Besonders bemerkenswert ist die Natur des Angriffs: Das eingesetzte KI-Modell bleibt identifizieren, wobei Google Googles eigenes Gemini ausschließt. Stattdessen deuten die Beweise darauf hin, dass Threat-Actor-Gruppen weltweit Zugang zu verschiedenen LLM-Plattformen haben und diese systematisch zur Vulnerability-Discovery missbrauchen.

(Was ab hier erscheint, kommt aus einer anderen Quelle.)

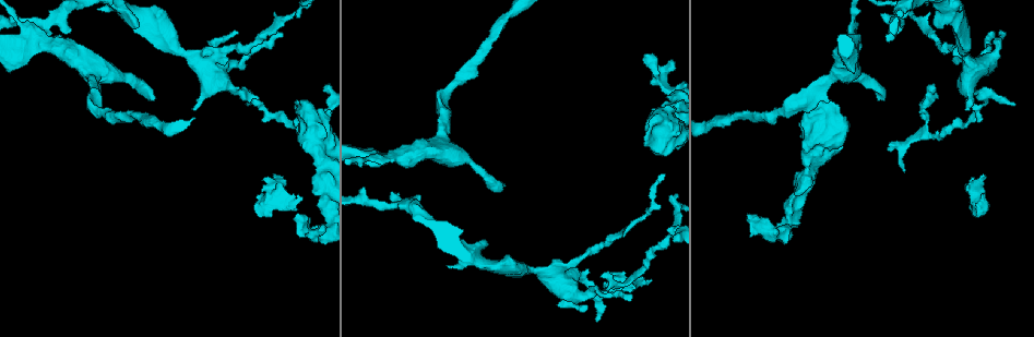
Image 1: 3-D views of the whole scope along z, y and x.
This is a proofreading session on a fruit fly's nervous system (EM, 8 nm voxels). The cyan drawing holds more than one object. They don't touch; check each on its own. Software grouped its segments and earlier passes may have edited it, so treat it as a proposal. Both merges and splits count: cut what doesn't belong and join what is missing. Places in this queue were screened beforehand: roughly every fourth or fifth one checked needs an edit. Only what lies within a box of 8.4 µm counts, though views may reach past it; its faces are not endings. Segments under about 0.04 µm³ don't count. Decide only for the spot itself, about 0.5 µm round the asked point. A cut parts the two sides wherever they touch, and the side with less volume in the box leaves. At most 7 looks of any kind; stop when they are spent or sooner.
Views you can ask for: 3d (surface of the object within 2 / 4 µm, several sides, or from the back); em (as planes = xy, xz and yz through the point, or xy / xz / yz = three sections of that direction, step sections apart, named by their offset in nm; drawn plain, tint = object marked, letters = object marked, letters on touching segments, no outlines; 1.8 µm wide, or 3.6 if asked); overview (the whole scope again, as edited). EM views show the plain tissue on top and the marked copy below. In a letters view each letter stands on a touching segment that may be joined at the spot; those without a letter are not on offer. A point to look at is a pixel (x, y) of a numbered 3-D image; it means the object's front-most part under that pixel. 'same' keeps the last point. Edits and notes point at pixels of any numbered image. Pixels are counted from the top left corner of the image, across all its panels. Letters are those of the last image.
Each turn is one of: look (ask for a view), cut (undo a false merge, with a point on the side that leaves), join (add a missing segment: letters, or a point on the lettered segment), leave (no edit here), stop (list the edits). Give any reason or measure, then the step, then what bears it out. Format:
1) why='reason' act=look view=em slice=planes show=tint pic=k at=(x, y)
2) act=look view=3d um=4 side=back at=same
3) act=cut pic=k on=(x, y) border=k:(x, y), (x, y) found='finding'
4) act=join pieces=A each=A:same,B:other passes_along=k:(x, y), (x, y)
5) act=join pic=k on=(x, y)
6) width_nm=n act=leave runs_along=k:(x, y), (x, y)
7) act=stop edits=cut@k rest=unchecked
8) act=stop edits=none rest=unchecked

why='an open end' act=look view=em um=3.6 slice=yz step=4 show=tint pic=1 at=(647, 54)

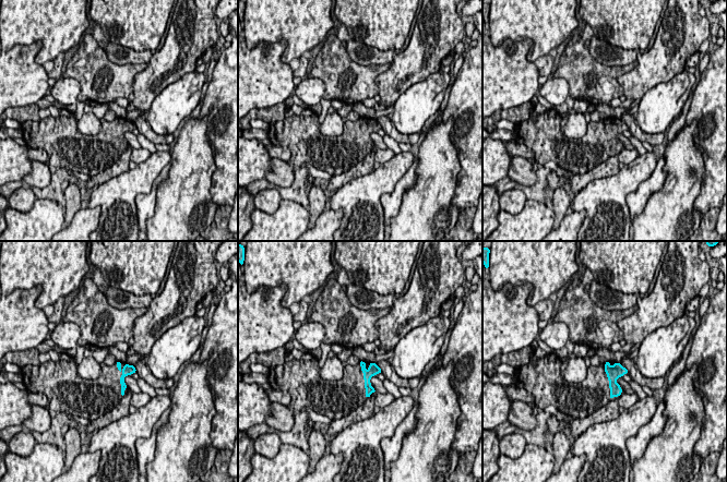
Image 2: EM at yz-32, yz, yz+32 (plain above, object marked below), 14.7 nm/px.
act=look view=em um=3.6 slice=planes show=letters at=same

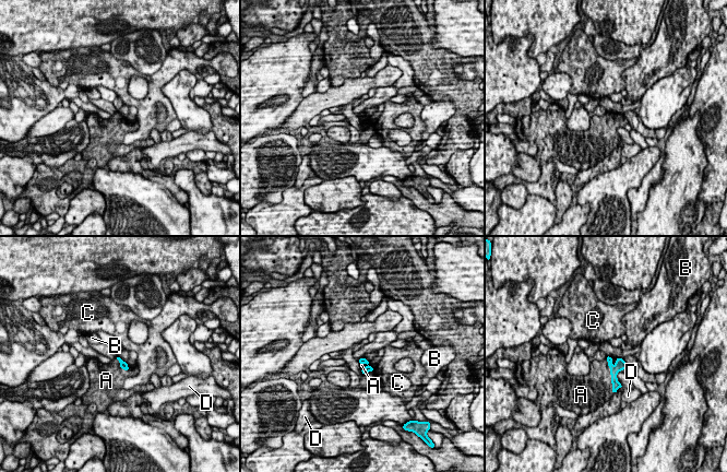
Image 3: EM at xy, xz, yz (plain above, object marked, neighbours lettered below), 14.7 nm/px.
width_nm=120 act=join pieces=A each=A:same,B:other,C:other,D:other passes_along=3:(620, 364), (611, 376), (598, 387) found='it goes on there'

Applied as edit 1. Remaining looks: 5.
why='free end' act=look view=em um=3.6 slice=xy step=4 show=tint pic=1 at=(502, 182)

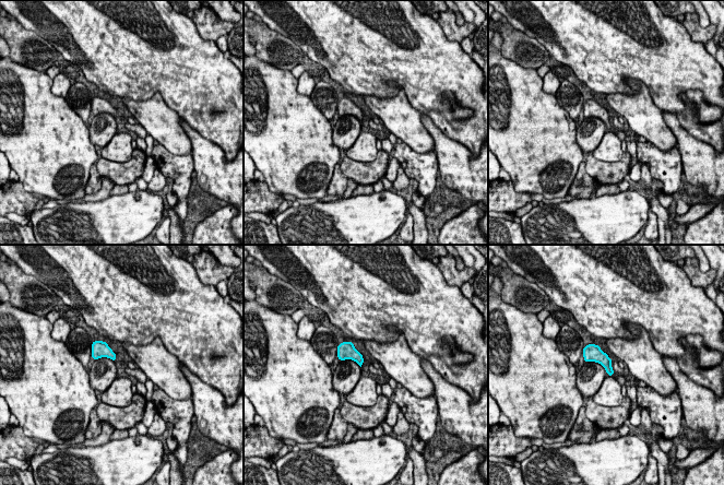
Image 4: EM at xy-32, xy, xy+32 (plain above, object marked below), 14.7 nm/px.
act=look view=em um=3.6 slice=planes show=letters at=same

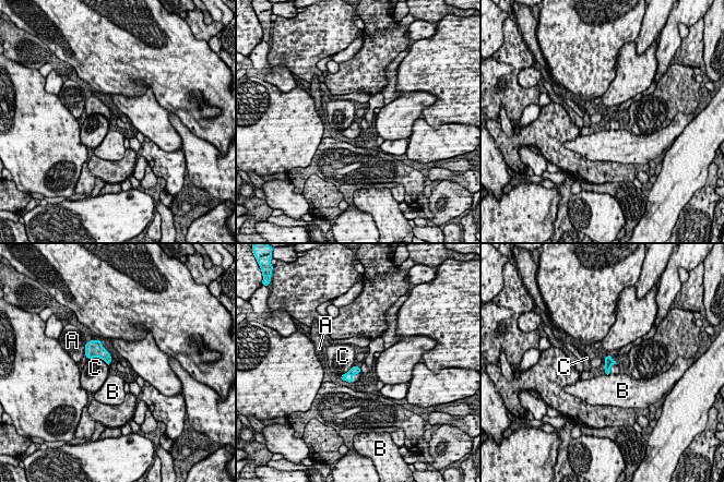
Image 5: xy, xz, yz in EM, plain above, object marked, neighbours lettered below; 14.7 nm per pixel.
act=leave each=A:other,B:other,C:other border=5:(87, 358), (101, 358), (108, 365) found='no lettered segment goes on from it'

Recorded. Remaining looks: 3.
act=look view=3d um=2 side=back pic=1 at=(598, 320)

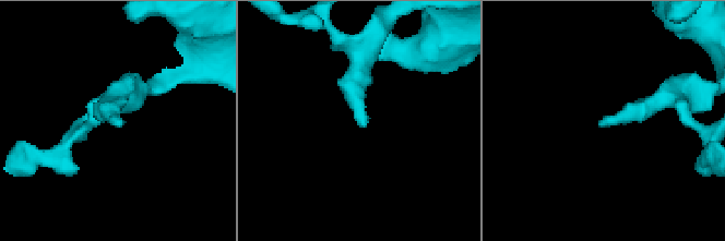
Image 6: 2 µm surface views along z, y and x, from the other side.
act=look view=em slice=planes show=letters pic=6 at=(365, 125)

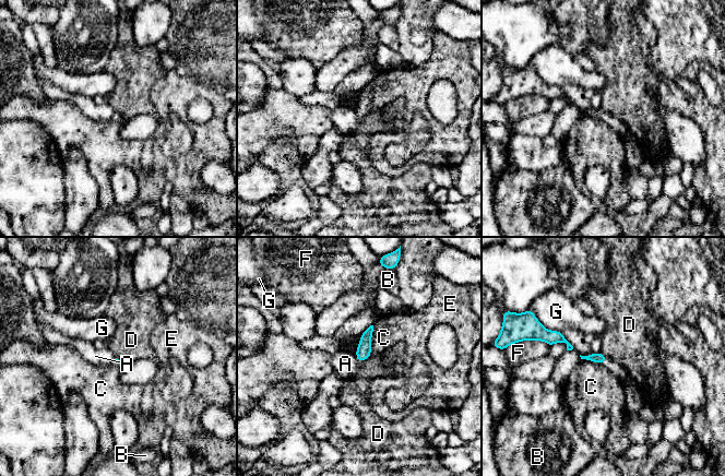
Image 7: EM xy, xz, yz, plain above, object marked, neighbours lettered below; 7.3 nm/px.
longest_contact=C:220nm act=leave each=A:other,B:other,C:other,D:other,E:other,F:other,G:other found='none of them fits'

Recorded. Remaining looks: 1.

Die globale Dimension dieser Bedrohung ist erheblich: APT27, APT45 und weitere chinesisch-nordkoreanische Gruppen sowie russische Akteure setzen KI-Modelle routinemäßig für Exploit-Entwicklung ein. Besonders innovativ ist die russische Operation “Overload”, bei der Social-Engineering-Angreifer KI-gestützte Stimmenklonierung nutzen, um sich als Journalisten auszugeben — eine Technologie, die auch in Deutschland zu Desinformationskampagnen missbraucht werden könnte.
Ein weiteres warnendes Beispiel ist die PromptSpy-Malware für Android, die Gemini-APIs integriert und eigenständig mit dem Gerät interagiert. Das Malware-Modul “GeminiAutomationAgent” nutzt fest einprogrammierte Prompts, um Sicherheits-Features des LLM zu umgehen und UI-Grenzen zu manipulieren — beispielsweise um Authentifizierungen zu obskurieren.
Google warnt, dass Threat-Actor zunehmend Premium-KI-Modelle durch automatisierte Kontoerstellung und Account-Pooling-Infrastruktur industrialisieren. Dies bedeutet, dass Angreifer nicht mehr auf einzelne Exploits angewiesen sind, sondern KI-Pipelines aufbauen, die kontinuierlich nach verwertbaren Schwachstellen suchen.
Für deutsche Unternehmen und Behörden hat dies mehrere Konsequenzen: Zum einen müssen Vulnerability-Management-Prozesse aktualisiert werden, um KI-generierte Exploits schneller zu erkennen. Zum anderen verstärkt sich die Meldepflicht nach DSGVO bei Datenschutzverletzungen, da solche Angriffe sensitive Daten gefährden können. Das BSI sollte entsprechende Richtlinien zur Härtung von Verwaltungstools und zur KI-Sicherheit aktualisieren.